Der Eine setzt auf eigene Events, Andere gehen den vorgeschlagenen Weg zur Hannover Messe. Einhellig ist hingegen, dass Bedauern und Bestürzung bei den Branchen-Größen nach dem Aus für die Computermesse Cebit.


Ein Sprecher der Deutschen Telekom sprach am Donnerstag von "Wehmut", meinte aber: "Über die Zeit hat sich allerdings aus Telekom-Sicht das Kundeninteresse verändert." Der Konzern setze deshalb auf eine direktere Kundenansprache und organisiere - ähnlich wie andere Unternehmen - zunehmend eigene Veranstaltungsserien. Die würden auch 2019 fortgesetzt, kündigte Telekomsprecher Stefan König an.

Wenige Monate vor ihrer Einstellung hatte die Cebit, die in den vergangenen drei Jahrzehnten immer wieder technische Zukunftstrends abgebildet hatte, ihren Besucherschwund durch eine radikale Neuaufstellung als Digital-Festival aufzufangen versucht.


"SAP war bereit, das neue Konzept mitzutragen", betonte ein Sprecher der Software-Firma begrüßte zugleich aber die Entscheidung zum Ausbau der Hannover Messe. "Auch im kommenden Jahr werden wir dort gemeinsam mit unseren Partnern innovative Konzepte zur Digitalisierung von Unternehmen präsentieren", erklärte Konzernsprecher Björn Emde.

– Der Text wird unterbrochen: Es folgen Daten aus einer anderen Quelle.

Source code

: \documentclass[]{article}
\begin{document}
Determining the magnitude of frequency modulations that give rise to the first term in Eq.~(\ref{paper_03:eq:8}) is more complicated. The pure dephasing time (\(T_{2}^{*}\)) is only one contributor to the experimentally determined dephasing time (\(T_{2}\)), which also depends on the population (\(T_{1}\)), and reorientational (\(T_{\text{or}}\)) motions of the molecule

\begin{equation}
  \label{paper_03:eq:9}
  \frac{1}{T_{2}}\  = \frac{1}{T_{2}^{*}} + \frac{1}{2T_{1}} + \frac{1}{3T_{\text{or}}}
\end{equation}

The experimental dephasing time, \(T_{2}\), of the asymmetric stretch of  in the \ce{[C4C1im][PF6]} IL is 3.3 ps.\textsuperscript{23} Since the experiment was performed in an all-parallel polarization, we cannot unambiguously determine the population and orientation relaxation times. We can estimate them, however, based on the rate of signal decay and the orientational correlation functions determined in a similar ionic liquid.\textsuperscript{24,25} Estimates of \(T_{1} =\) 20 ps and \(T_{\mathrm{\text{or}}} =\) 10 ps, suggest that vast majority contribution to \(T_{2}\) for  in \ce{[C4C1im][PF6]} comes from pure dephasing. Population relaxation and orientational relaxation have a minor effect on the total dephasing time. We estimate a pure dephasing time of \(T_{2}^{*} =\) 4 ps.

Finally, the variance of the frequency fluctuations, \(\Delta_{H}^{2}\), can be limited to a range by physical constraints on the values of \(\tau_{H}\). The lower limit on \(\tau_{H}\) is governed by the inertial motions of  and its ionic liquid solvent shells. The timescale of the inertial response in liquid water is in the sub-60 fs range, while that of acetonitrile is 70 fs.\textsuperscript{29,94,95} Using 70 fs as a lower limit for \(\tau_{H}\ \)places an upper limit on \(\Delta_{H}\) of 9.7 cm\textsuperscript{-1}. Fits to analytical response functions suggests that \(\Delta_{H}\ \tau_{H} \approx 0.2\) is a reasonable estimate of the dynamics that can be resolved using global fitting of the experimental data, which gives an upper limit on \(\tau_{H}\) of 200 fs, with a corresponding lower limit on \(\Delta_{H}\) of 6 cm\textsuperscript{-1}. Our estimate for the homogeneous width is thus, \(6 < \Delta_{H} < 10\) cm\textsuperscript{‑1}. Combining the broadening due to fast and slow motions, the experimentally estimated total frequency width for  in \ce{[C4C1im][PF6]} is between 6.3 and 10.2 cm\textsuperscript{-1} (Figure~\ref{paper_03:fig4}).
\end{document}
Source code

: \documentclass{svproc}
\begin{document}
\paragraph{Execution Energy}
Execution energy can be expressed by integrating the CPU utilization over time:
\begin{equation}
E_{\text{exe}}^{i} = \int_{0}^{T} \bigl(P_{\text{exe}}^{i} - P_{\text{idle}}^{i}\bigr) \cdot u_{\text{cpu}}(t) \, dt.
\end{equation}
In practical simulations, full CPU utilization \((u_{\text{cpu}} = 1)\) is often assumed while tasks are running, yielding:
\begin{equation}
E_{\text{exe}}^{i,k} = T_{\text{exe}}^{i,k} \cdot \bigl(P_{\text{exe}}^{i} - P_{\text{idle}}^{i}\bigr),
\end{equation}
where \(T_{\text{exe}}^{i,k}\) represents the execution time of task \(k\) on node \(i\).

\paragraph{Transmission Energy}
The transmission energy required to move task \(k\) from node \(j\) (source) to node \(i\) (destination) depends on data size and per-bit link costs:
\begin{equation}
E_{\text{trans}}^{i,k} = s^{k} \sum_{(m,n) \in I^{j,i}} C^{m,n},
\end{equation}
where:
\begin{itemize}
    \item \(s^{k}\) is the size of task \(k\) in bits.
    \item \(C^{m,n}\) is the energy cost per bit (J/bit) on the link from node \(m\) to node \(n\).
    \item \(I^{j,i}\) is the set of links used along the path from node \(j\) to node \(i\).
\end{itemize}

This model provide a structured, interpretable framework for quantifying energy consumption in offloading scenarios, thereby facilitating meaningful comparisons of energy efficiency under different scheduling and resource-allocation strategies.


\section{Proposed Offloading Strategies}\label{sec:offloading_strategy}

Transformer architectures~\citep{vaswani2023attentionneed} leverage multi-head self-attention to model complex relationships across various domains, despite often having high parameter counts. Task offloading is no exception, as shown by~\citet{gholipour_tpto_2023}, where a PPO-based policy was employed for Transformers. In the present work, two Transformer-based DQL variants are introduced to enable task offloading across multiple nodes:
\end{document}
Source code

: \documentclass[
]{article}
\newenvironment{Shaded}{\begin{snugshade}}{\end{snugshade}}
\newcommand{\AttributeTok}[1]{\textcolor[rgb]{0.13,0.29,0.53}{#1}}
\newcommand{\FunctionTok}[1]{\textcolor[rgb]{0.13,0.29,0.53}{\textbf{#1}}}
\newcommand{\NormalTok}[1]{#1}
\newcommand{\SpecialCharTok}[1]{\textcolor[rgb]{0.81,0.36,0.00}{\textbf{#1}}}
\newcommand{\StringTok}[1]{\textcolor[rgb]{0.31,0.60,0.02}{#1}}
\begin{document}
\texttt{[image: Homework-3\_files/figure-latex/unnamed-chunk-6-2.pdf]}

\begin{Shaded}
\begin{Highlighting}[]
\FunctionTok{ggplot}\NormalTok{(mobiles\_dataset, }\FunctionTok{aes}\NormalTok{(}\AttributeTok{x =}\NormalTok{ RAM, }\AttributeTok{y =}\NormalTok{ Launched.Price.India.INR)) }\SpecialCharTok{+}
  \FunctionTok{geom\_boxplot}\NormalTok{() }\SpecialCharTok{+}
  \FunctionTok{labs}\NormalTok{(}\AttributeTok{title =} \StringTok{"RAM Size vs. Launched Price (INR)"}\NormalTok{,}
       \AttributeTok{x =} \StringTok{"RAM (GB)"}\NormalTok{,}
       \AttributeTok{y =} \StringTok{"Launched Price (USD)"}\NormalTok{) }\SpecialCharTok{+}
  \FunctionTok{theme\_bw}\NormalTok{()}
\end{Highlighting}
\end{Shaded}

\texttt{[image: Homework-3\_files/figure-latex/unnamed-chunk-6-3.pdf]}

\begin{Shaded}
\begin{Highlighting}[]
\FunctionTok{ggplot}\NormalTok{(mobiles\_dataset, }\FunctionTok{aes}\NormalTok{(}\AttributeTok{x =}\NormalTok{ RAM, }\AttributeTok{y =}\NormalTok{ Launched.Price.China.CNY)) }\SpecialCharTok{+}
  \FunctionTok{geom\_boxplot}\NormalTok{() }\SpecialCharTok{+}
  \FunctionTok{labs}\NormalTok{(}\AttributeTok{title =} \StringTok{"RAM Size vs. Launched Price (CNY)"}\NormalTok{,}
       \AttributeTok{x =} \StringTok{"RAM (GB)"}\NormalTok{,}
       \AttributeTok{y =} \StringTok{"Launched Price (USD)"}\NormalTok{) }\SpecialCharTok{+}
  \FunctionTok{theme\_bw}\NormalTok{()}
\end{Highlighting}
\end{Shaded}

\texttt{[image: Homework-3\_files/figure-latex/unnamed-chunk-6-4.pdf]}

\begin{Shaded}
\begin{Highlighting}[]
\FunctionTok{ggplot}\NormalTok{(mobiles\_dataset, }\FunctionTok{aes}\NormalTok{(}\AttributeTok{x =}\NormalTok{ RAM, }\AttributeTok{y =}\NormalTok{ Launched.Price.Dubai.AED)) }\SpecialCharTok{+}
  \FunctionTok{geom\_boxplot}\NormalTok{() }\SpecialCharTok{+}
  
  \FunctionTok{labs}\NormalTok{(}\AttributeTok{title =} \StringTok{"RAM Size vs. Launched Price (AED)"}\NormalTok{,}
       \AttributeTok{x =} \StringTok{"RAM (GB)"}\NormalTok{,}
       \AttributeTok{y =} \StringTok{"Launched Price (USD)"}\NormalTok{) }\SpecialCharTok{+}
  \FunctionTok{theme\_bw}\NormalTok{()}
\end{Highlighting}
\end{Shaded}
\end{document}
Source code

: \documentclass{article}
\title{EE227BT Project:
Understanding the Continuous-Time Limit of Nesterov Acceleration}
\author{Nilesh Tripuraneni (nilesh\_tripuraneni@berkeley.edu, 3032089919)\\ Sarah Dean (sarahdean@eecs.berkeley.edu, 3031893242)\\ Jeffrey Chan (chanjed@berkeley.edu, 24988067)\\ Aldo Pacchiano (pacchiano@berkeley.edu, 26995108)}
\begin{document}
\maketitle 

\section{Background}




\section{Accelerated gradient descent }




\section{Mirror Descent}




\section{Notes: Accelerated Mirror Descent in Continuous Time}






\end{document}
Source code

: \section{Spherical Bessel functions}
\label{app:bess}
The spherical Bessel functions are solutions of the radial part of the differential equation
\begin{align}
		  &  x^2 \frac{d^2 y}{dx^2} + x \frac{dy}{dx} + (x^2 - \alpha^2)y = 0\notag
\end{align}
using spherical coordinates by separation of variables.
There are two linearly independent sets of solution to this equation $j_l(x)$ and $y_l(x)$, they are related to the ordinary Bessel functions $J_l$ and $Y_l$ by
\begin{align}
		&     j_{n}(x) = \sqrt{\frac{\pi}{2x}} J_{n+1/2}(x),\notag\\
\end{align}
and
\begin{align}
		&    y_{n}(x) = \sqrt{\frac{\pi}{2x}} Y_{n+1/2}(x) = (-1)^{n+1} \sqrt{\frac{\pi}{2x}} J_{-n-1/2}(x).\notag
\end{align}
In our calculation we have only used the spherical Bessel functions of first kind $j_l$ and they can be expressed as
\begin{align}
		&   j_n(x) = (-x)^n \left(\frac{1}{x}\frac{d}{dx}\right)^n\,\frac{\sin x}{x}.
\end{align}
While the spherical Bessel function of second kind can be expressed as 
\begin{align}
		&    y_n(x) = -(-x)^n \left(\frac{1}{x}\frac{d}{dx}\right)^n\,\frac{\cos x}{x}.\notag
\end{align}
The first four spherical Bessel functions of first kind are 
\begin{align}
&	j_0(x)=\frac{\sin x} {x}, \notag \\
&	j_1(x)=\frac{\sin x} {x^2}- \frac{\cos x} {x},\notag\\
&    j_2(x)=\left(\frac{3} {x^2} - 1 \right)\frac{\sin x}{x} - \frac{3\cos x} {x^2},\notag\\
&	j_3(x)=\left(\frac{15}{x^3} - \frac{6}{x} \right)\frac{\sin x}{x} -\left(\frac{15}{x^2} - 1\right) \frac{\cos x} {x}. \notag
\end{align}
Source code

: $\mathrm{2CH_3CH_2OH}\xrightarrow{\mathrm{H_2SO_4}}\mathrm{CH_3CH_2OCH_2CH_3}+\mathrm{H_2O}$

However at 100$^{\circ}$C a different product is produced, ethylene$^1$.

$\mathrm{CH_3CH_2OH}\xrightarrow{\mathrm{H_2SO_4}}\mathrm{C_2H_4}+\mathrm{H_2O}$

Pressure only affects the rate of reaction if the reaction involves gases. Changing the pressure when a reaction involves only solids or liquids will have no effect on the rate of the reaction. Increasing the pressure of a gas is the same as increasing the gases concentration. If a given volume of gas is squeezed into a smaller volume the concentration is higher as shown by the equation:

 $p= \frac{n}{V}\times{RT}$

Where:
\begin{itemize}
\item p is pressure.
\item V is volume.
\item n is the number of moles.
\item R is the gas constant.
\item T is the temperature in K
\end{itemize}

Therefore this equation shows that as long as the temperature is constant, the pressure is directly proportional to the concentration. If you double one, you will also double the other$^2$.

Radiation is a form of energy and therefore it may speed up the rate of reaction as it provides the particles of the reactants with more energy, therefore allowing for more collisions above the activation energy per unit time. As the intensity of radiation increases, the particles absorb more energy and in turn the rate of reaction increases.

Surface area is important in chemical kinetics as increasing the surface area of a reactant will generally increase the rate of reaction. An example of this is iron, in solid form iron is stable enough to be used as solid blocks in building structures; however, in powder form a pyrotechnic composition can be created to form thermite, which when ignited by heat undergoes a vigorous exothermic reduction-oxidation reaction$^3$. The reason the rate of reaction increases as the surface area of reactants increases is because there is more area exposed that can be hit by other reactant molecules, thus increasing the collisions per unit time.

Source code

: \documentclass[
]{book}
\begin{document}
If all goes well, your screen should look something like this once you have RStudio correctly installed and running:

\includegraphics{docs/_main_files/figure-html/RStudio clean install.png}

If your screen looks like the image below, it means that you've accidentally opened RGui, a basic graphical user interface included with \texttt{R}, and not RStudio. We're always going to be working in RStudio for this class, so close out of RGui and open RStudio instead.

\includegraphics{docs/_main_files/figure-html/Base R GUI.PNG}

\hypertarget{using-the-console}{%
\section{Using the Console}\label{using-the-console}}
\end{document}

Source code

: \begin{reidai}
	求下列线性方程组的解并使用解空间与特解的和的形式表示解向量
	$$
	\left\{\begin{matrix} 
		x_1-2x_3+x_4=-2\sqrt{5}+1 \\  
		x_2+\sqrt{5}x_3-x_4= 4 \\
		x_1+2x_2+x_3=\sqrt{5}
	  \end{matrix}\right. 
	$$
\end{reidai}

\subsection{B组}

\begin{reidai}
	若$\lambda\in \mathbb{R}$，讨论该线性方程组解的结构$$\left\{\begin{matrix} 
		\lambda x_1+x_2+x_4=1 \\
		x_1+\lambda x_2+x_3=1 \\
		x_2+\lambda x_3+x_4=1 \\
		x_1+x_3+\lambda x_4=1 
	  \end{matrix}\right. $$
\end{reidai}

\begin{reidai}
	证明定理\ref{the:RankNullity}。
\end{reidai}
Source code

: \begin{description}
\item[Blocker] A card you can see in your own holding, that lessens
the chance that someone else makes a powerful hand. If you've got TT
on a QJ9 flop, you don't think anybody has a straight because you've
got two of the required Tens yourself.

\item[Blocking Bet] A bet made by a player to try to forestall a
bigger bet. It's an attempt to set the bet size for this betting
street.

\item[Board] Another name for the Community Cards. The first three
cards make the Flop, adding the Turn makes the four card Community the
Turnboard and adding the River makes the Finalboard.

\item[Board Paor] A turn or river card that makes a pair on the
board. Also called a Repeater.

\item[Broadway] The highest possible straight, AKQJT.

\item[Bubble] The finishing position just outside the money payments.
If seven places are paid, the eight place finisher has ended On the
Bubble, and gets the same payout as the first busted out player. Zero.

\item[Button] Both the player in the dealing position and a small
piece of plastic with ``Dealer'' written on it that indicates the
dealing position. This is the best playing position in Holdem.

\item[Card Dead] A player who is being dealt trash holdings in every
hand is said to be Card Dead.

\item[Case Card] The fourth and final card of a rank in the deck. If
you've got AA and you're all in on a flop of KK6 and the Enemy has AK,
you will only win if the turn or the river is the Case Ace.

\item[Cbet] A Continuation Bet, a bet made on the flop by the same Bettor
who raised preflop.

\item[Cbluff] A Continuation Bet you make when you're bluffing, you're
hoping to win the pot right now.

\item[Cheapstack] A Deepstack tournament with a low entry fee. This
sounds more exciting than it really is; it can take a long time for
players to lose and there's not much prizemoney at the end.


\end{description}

Ähnlich äußerte sich Vodafone. "Die Ergebnisse der neuen Cebit in diesem Jahr waren für uns als Vodafone voll zufriedenstellend", meinte Sprecher Volker Petendorf. Die Cebit sei ein wichtiger Baustein der Unternehmens-Kommunikation gewesen - allerdings nicht der einzige: "In unserem Fokus für 2019 stehen weitere wichtige Branchenevents, auf denen wir vertreten sind; zudem setzt Vodafone auch weiterhin auf die eigenen Veranstaltungs-Plattformen."